▸ Assigned task
Could you give the records from the line with "Is it true that" up to and including the line with "How many data" as a numbered list, leaving out blank lines?

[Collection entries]
Start of Block

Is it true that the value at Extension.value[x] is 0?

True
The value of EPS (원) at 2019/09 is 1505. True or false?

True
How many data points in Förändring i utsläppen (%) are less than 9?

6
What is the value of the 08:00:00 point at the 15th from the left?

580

End of Block
Start of Block

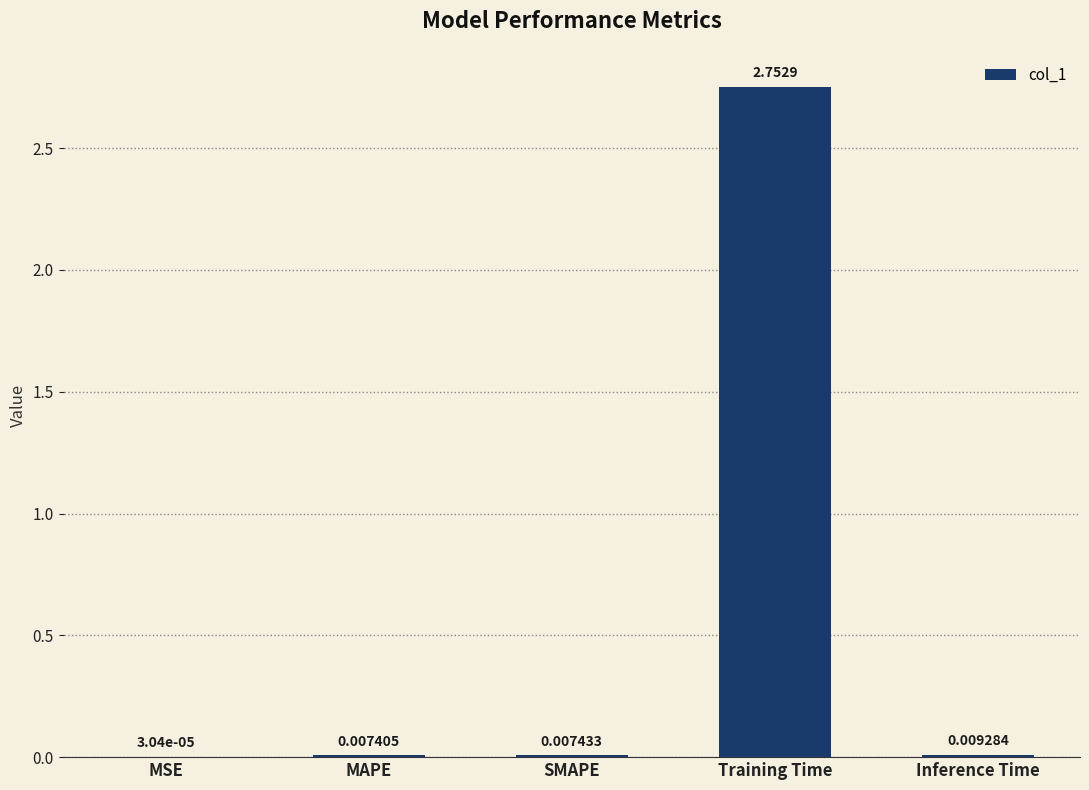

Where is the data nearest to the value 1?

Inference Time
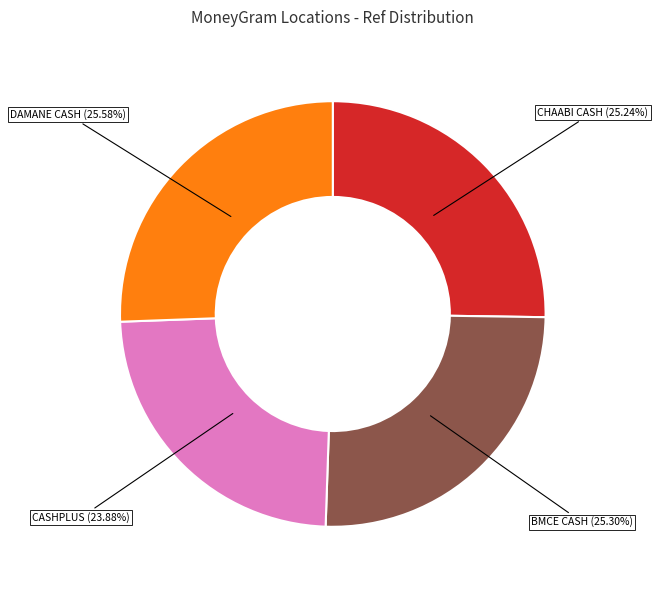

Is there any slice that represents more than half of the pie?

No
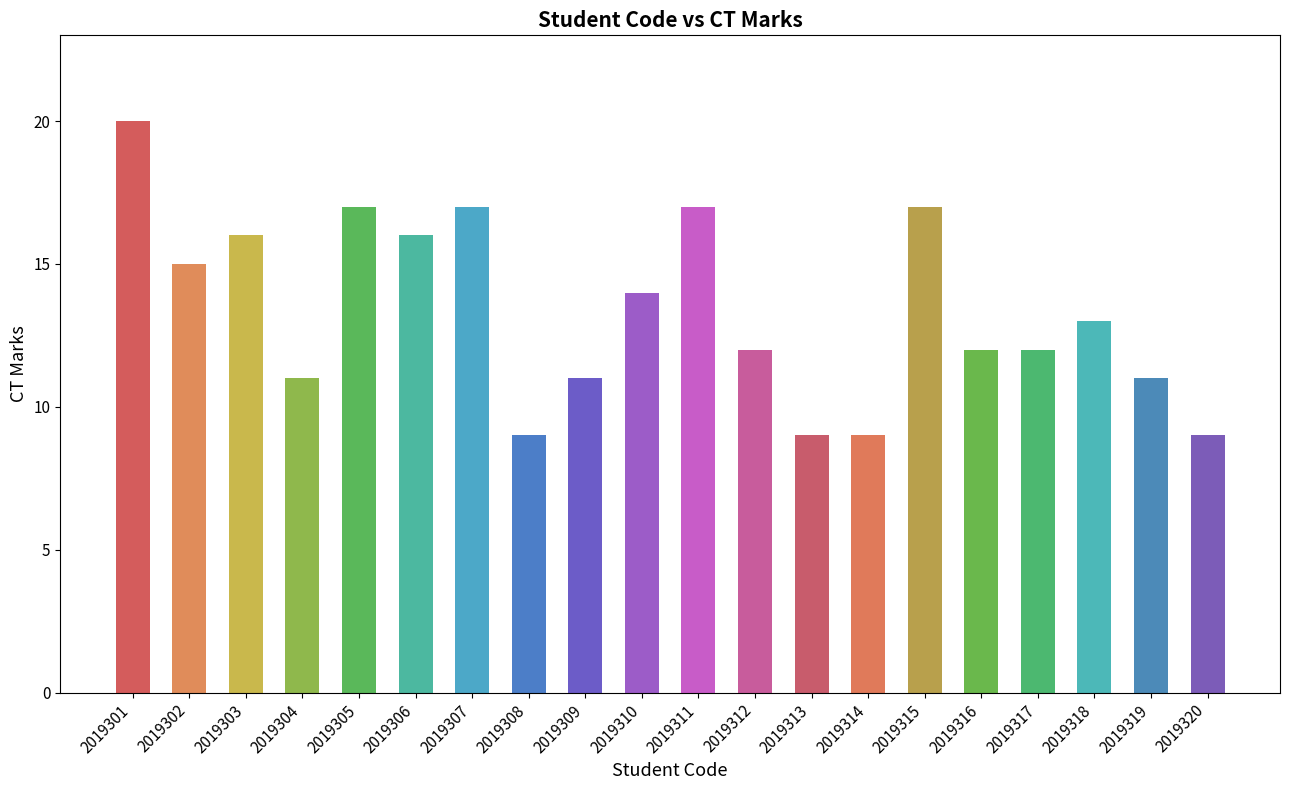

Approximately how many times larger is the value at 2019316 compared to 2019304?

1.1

End of Block

▸ Written answer
1. Is it true that the value at Extension.value[x] is 0?
2. True
3. The value of EPS (원) at 2019/09 is 1505. True or false?
4. True
5. How many data points in Förändring i utsläppen (%) are less than 9?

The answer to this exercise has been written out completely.